The response should consist of the records, reproduced exactly.

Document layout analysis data

━━━━━━━━━━━━━━━━━━━━

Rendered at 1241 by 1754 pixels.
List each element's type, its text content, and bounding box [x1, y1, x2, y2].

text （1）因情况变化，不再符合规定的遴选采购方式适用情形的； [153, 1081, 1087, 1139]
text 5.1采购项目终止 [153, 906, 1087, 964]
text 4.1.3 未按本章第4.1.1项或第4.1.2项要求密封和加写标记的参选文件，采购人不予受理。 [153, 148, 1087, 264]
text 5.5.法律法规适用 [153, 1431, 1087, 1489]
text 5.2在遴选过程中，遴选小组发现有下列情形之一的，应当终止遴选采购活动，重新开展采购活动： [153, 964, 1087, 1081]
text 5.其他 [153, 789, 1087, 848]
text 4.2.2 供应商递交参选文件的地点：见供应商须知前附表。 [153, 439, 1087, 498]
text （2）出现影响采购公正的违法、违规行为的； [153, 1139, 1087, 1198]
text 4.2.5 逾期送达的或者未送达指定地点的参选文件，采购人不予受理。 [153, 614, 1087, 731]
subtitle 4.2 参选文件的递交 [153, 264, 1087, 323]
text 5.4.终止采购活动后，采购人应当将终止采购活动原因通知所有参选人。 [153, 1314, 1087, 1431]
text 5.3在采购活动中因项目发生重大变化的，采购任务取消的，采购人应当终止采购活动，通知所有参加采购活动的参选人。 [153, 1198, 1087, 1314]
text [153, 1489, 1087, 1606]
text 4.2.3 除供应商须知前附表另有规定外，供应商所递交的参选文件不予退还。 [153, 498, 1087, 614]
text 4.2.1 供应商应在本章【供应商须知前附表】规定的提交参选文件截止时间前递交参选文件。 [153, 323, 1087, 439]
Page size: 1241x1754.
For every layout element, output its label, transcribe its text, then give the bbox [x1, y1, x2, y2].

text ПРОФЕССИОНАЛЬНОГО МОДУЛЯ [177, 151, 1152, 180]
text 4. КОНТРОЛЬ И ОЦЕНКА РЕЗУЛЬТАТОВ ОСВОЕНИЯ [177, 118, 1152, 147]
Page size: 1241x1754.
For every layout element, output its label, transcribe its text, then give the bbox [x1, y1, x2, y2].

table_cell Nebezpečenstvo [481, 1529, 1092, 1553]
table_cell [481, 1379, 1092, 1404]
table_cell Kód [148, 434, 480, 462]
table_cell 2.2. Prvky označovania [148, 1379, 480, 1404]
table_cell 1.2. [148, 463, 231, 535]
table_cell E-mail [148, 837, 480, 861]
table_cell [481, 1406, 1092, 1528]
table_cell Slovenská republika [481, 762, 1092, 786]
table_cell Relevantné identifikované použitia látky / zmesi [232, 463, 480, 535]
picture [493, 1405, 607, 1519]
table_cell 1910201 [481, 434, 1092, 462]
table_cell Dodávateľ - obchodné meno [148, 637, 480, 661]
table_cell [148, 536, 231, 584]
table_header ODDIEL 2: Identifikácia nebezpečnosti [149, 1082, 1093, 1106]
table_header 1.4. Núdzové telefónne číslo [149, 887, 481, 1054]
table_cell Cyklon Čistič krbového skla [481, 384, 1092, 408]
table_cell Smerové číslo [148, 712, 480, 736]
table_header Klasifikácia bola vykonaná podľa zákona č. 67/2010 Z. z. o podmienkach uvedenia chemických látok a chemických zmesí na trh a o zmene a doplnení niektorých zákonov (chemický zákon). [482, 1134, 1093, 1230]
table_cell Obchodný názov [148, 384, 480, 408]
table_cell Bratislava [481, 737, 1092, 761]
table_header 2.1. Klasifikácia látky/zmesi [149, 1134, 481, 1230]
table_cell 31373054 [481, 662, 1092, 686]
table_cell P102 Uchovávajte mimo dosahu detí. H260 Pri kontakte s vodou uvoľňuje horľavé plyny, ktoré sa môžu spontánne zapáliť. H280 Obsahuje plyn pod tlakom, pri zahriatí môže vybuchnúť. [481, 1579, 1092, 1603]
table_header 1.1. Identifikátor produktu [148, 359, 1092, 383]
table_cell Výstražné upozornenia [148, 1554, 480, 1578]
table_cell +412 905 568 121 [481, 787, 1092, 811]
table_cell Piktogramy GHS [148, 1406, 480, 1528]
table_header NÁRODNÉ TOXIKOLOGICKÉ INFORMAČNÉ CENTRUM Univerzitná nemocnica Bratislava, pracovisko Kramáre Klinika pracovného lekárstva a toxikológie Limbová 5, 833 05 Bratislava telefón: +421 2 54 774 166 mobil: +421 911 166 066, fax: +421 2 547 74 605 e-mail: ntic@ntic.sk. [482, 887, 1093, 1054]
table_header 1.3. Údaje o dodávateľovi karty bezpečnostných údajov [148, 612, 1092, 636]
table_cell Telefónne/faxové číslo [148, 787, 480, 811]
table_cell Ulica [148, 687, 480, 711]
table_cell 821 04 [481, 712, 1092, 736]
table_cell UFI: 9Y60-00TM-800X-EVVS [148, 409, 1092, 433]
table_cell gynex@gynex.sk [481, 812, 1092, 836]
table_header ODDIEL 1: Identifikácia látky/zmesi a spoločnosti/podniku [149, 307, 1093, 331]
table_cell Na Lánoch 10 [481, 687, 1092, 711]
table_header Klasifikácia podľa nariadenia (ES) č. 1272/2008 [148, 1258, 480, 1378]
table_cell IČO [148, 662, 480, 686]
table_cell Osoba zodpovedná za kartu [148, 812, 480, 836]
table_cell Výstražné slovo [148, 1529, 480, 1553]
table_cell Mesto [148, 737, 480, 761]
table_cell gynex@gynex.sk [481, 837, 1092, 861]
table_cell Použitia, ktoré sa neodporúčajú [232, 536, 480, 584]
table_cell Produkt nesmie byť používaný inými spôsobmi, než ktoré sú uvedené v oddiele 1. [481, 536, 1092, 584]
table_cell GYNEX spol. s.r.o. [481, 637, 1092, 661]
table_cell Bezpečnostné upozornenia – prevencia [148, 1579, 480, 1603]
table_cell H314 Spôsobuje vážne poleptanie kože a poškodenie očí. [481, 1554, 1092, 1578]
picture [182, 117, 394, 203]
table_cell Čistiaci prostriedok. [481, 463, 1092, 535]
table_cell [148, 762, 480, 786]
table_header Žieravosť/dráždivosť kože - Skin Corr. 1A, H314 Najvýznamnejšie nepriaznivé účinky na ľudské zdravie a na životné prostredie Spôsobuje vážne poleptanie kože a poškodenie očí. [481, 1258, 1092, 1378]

━━━━━━━━━━━━━━━━━━━━

● Your solution:
Rendered at 1241 by 1754 pixels.
List each element's type, its text content, and bounding box [x1, y1, x2, y2].

text （1）因情况变化，不再符合规定的遴选采购方式适用情形的； [153, 1081, 1087, 1139]
text 5.1采购项目终止 [153, 906, 1087, 964]
text 4.1.3 未按本章第4.1.1项或第4.1.2项要求密封和加写标记的参选文件，采购人不予受理。 [153, 148, 1087, 264]
text 5.5.法律法规适用 [153, 1431, 1087, 1489]
text 5.2在遴选过程中，遴选小组发现有下列情形之一的，应当终止遴选采购活动，重新开展采购活动： [153, 964, 1087, 1081]
text 5.其他 [153, 789, 1087, 848]
text 4.2.2 供应商递交参选文件的地点：见供应商须知前附表。 [153, 439, 1087, 498]
text （2）出现影响采购公正的违法、违规行为的； [153, 1139, 1087, 1198]
text 4.2.5 逾期送达的或者未送达指定地点的参选文件，采购人不予受理。 [153, 614, 1087, 731]
subtitle 4.2 参选文件的递交 [153, 264, 1087, 323]
text 5.4.终止采购活动后，采购人应当将终止采购活动原因通知所有参选人。 [153, 1314, 1087, 1431]
text 5.3在采购活动中因项目发生重大变化的，采购任务取消的，采购人应当终止采购活动，通知所有参加采购活动的参选人。 [153, 1198, 1087, 1314]
text [153, 1489, 1087, 1606]
text 4.2.3 除供应商须知前附表另有规定外，供应商所递交的参选文件不予退还。 [153, 498, 1087, 614]
text 4.2.1 供应商应在本章【供应商须知前附表】规定的提交参选文件截止时间前递交参选文件。 [153, 323, 1087, 439]
Page size: 1241x1754.
For every layout element, output its label, transcribe its text, then give the bbox [x1, y1, x2, y2].

text ПРОФЕССИОНАЛЬНОГО МОДУЛЯ [177, 151, 1152, 180]
text 4. КОНТРОЛЬ И ОЦЕНКА РЕЗУЛЬТАТОВ ОСВОЕНИЯ [177, 118, 1152, 147]
Page size: 1241x1754.
For every layout element, output its label, transcribe its text, then give the bbox [x1, y1, x2, y2].

table_cell Nebezpečenstvo [481, 1529, 1092, 1553]
table_cell [481, 1379, 1092, 1404]
table_cell Kód [148, 434, 480, 462]
table_cell 2.2. Prvky označovania [148, 1379, 480, 1404]
table_cell 1.2. [148, 463, 231, 535]
table_cell E-mail [148, 837, 480, 861]
table_cell [481, 1406, 1092, 1528]
table_cell Slovenská republika [481, 762, 1092, 786]
table_cell Relevantné identifikované použitia látky / zmesi [232, 463, 480, 535]
picture [493, 1405, 607, 1519]
table_cell 1910201 [481, 434, 1092, 462]
table_cell Dodávateľ - obchodné meno [148, 637, 480, 661]
table_cell [148, 536, 231, 584]
table_header ODDIEL 2: Identifikácia nebezpečnosti [149, 1082, 1093, 1106]
table_header 1.4. Núdzové telefónne číslo [149, 887, 481, 1054]
table_cell Cyklon Čistič krbového skla [481, 384, 1092, 408]
table_cell Smerové číslo [148, 712, 480, 736]
table_header Klasifikácia bola vykonaná podľa zákona č. 67/2010 Z. z. o podmienkach uvedenia chemických látok a chemických zmesí na trh a o zmene a doplnení niektorých zákonov (chemický zákon). [482, 1134, 1093, 1230]
table_cell Obchodný názov [148, 384, 480, 408]
table_cell Bratislava [481, 737, 1092, 761]
table_header 2.1. Klasifikácia látky/zmesi [149, 1134, 481, 1230]
table_cell 31373054 [481, 662, 1092, 686]
table_cell P102 Uchovávajte mimo dosahu detí. H260 Pri kontakte s vodou uvoľňuje horľavé plyny, ktoré sa môžu spontánne zapáliť. H280 Obsahuje plyn pod tlakom, pri zahriatí môže vybuchnúť. [481, 1579, 1092, 1603]
table_header 1.1. Identifikátor produktu [148, 359, 1092, 383]
table_cell Výstražné upozornenia [148, 1554, 480, 1578]
table_cell +412 905 568 121 [481, 787, 1092, 811]
table_cell Piktogramy GHS [148, 1406, 480, 1528]
table_header NÁRODNÉ TOXIKOLOGICKÉ INFORMAČNÉ CENTRUM Univerzitná nemocnica Bratislava, pracovisko Kramáre Klinika pracovného lekárstva a toxikológie Limbová 5, 833 05 Bratislava telefón: +421 2 54 774 166 mobil: +421 911 166 066, fax: +421 2 547 74 605 e-mail: ntic@ntic.sk. [482, 887, 1093, 1054]
table_header 1.3. Údaje o dodávateľovi karty bezpečnostných údajov [148, 612, 1092, 636]
table_cell Telefónne/faxové číslo [148, 787, 480, 811]
table_cell Ulica [148, 687, 480, 711]
table_cell 821 04 [481, 712, 1092, 736]
table_cell UFI: 9Y60-00TM-800X-EVVS [148, 409, 1092, 433]
table_cell gynex@gynex.sk [481, 812, 1092, 836]
table_header ODDIEL 1: Identifikácia látky/zmesi a spoločnosti/podniku [149, 307, 1093, 331]
table_cell Na Lánoch 10 [481, 687, 1092, 711]
table_header Klasifikácia podľa nariadenia (ES) č. 1272/2008 [148, 1258, 480, 1378]
table_cell IČO [148, 662, 480, 686]
table_cell Osoba zodpovedná za kartu [148, 812, 480, 836]
table_cell Výstražné slovo [148, 1529, 480, 1553]
table_cell Mesto [148, 737, 480, 761]
table_cell gynex@gynex.sk [481, 837, 1092, 861]
table_cell Použitia, ktoré sa neodporúčajú [232, 536, 480, 584]
table_cell Produkt nesmie byť používaný inými spôsobmi, než ktoré sú uvedené v oddiele 1. [481, 536, 1092, 584]
table_cell GYNEX spol. s.r.o. [481, 637, 1092, 661]
table_cell Bezpečnostné upozornenia – prevencia [148, 1579, 480, 1603]
table_cell H314 Spôsobuje vážne poleptanie kože a poškodenie očí. [481, 1554, 1092, 1578]
picture [182, 117, 394, 203]
table_cell Čistiaci prostriedok. [481, 463, 1092, 535]
table_cell [148, 762, 480, 786]
table_header Žieravosť/dráždivosť kože - Skin Corr. 1A, H314 Najvýznamnejšie nepriaznivé účinky na ľudské zdravie a na životné prostredie Spôsobuje vážne poleptanie kože a poškodenie očí. [481, 1258, 1092, 1378]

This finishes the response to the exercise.